## [Given records]
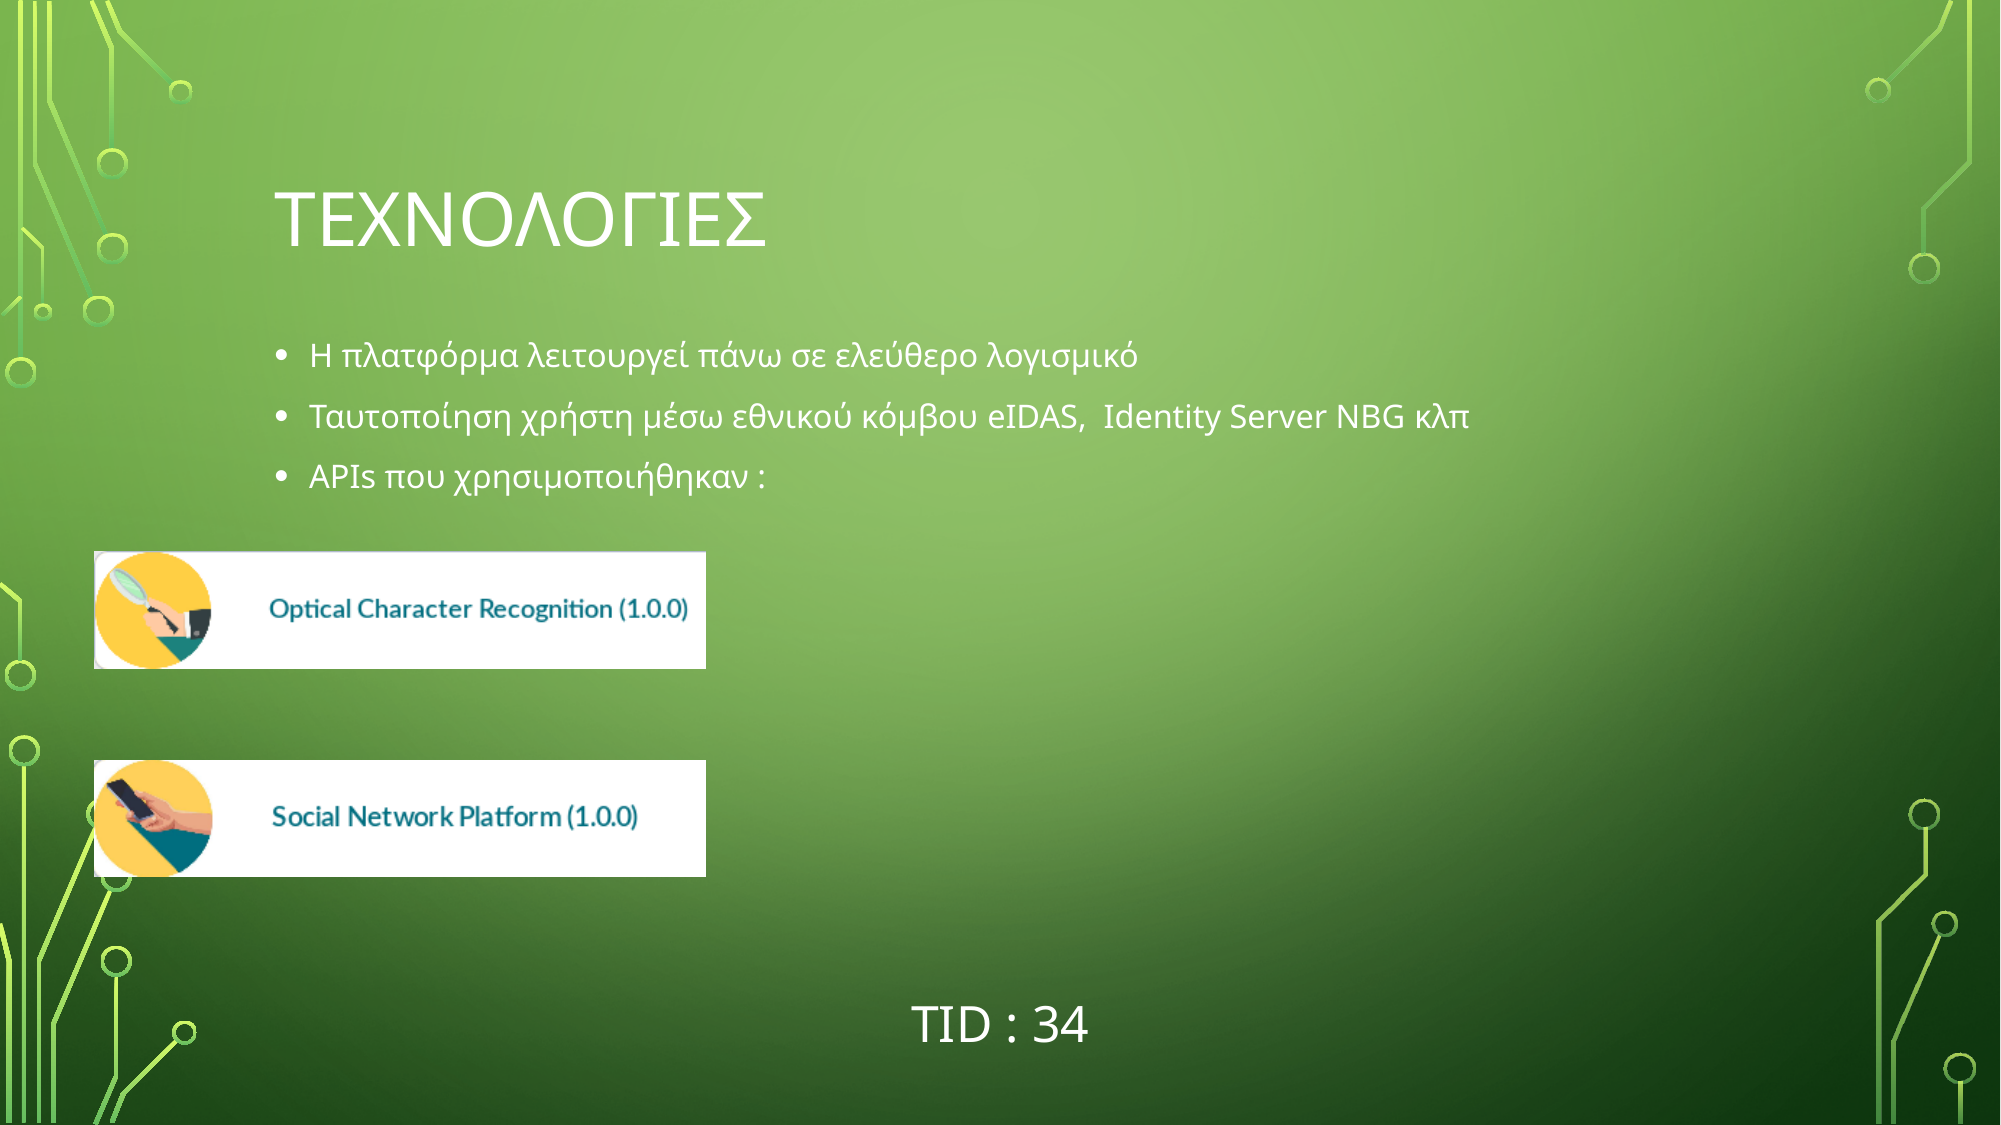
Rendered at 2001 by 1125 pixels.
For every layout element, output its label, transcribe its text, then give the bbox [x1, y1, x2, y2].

text_box TID : 34 [793, 985, 1207, 1097]
list Η πλατφόρμα λειτουργεί πάνω σε ελεύθερο λογισμικό Ταυτοποίηση χρήστη μέσω εθνικού κόμβου eIDAS, Identity Server NBG κλπ APIs που χρησιμοποιήθηκαν : [259, 320, 1885, 505]
picture [94, 759, 706, 878]
picture [94, 551, 706, 670]
title Τεχνολογιεσ [259, 101, 1885, 320]
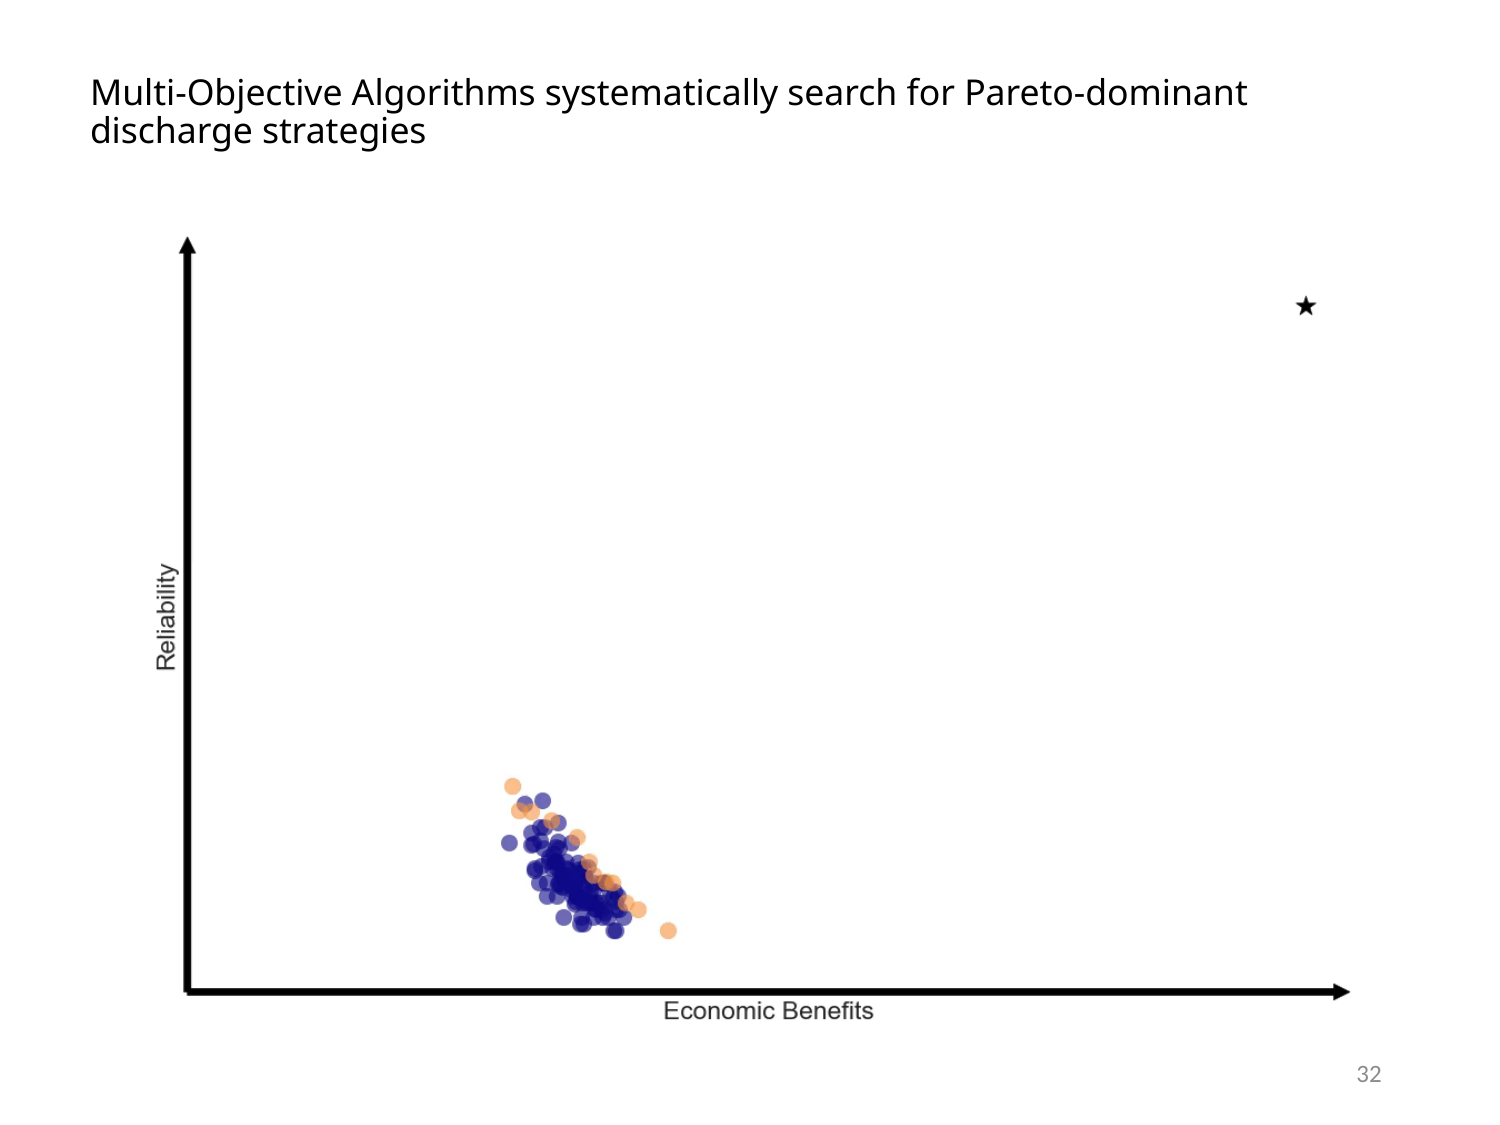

## [Exercise objective]
The output should consist of the records above, reproduced exactly, without pictures.

## [Expected output]
Rendered at 2001 by 1125 pixels.
For every layout element, output its label, transcribe its text, then give the bbox [x1, y1, x2, y2].

text_box TID : 34 [793, 985, 1207, 1097]
list Η πλατφόρμα λειτουργεί πάνω σε ελεύθερο λογισμικό Ταυτοποίηση χρήστη μέσω εθνικού κόμβου eIDAS, Identity Server NBG κλπ APIs που χρησιμοποιήθηκαν : [259, 320, 1885, 505]
picture [94, 759, 706, 878]
picture [94, 551, 706, 670]
title Τεχνολογιεσ [259, 101, 1885, 320]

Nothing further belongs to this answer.